Exercise passage:
☆ ☆ ☆ ☆

In collaboration with Jaap Mansfeld (Utrecht University) and David T. Runia (University of Melbourne), three workshops were held in 2010, 2012, and 2013 hosted by Oliver Primavesi at the Center for Advanced Studies of LMU Munich. All these three workshops were devoted to the doxographical—and especially the Aëtian—tradition. In December 2015, they were followed-up by an international colloquium at Queen’s College of the University of Melbourne under the title “The Placita of Aëtius: Foundations for the Study of Ancient Philosophy.” The inspiration and aim of these four joint endeavours was to provide both a network of exchange for the growing number of scholars who explored Greek doxography and the Aëtian tradition, and a suitable format to discuss recent developments and advances made in the field.

☆ ☆ ☆ ☆

List of tasks:
**A.** Answer these questions from the passage on the Aëtius workshops.
(i) In which years were the three workshops held?
(ii) Who hosted the three workshops?
(iii) Where did the December 2015 international colloquium take place?
**B.** Repeat word for word the part of the passage on the Aëtius workshops starting with "In collaboration with" and going on through "in the field.".

Data for analysis:
☆ ☆ ☆ ☆

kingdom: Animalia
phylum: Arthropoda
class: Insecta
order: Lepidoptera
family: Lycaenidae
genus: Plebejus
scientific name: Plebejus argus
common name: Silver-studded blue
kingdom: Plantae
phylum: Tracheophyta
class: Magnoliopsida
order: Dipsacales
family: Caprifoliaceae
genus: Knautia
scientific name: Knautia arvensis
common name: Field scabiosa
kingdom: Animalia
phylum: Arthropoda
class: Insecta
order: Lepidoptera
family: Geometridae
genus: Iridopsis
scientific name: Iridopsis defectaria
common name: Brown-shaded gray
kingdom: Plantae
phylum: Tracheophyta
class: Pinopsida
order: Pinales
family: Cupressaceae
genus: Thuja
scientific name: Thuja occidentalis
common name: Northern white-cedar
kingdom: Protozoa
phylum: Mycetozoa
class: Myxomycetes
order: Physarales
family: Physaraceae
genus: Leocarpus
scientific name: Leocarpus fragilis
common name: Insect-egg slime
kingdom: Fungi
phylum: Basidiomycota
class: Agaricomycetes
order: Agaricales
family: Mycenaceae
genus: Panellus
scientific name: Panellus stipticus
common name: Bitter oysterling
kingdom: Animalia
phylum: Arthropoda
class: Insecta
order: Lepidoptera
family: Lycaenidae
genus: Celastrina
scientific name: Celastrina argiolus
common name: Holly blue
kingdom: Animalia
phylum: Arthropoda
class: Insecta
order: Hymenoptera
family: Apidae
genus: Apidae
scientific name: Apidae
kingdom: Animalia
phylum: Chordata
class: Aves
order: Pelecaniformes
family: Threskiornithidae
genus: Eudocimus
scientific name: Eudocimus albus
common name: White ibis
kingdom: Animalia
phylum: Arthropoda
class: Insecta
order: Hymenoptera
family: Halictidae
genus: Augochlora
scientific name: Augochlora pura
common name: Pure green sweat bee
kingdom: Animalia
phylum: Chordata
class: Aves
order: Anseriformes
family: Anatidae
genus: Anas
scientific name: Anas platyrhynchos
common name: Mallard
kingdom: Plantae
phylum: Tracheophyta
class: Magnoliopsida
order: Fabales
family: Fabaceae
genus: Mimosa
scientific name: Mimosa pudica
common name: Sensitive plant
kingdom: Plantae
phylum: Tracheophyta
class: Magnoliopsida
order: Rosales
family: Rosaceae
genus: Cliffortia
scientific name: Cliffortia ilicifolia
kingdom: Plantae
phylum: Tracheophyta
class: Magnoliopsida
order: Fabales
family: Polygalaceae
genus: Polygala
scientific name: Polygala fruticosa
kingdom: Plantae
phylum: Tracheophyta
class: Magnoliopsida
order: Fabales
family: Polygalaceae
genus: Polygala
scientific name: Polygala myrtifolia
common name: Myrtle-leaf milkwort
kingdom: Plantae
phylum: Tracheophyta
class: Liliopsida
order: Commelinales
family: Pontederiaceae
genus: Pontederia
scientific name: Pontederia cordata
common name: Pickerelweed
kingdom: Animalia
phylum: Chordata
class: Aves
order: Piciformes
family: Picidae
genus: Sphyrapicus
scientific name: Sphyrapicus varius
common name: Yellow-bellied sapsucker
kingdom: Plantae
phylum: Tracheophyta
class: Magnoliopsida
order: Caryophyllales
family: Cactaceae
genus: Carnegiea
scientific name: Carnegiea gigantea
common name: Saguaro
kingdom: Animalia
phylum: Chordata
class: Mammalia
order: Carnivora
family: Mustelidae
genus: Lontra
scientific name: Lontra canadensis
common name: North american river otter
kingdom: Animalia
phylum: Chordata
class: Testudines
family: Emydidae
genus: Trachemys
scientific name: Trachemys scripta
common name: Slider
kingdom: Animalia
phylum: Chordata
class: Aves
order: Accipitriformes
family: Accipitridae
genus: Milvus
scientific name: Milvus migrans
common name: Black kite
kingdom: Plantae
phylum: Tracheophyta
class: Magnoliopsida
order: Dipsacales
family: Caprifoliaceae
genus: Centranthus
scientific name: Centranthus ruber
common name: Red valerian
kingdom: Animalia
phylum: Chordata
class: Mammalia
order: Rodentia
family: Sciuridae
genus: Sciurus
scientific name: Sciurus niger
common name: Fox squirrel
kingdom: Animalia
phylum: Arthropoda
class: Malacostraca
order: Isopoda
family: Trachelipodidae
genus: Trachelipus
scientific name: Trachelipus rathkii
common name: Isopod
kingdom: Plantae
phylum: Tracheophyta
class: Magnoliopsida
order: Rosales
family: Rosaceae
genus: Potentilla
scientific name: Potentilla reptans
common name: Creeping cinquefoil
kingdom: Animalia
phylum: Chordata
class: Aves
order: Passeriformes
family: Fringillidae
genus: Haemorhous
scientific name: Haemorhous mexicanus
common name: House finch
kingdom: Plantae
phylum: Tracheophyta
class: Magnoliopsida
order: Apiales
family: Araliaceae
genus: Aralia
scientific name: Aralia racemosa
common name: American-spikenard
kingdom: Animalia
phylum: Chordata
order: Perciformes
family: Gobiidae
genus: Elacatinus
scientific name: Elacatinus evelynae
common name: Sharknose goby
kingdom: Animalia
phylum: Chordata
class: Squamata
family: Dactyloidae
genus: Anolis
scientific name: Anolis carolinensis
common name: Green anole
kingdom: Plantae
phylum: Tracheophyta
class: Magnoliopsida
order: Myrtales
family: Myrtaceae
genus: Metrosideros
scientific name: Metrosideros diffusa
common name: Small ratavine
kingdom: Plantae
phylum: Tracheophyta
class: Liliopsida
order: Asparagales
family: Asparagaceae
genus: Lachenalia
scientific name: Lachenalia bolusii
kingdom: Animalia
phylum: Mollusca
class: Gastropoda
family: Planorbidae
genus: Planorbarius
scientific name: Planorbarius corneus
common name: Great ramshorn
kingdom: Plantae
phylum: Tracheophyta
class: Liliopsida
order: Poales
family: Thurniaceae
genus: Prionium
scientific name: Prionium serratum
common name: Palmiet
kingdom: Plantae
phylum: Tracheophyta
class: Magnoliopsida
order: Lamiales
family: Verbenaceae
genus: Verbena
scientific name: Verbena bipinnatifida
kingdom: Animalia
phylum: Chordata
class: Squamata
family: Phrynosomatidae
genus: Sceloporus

☆ ☆ ☆ ☆

Answers to the exercises:
**A.**
(i) 2010, 2012, and 2013
(ii) Oliver Primavesi
(iii) At Queen’s College of the University of Melbourne

**B.**
In collaboration with Jaap Mansfeld (Utrecht University) and David T. Runia (University of Melbourne), three workshops were held in 2010, 2012, and 2013 hosted by Oliver Primavesi at the Center for Advanced Studies of LMU Munich. All these three workshops were devoted to the doxographical—and especially the Aëtian—tradition. In December 2015, they were followed-up by an international colloquium at Queen’s College of the University of Melbourne under the title “The Placita of Aëtius: Foundations for the Study of Ancient Philosophy.” The inspiration and aim of these four joint endeavours was to provide both a network of exchange for the growing number of scholars who explored Greek doxography and the Aëtian tradition, and a suitable format to discuss recent developments and advances made in the field.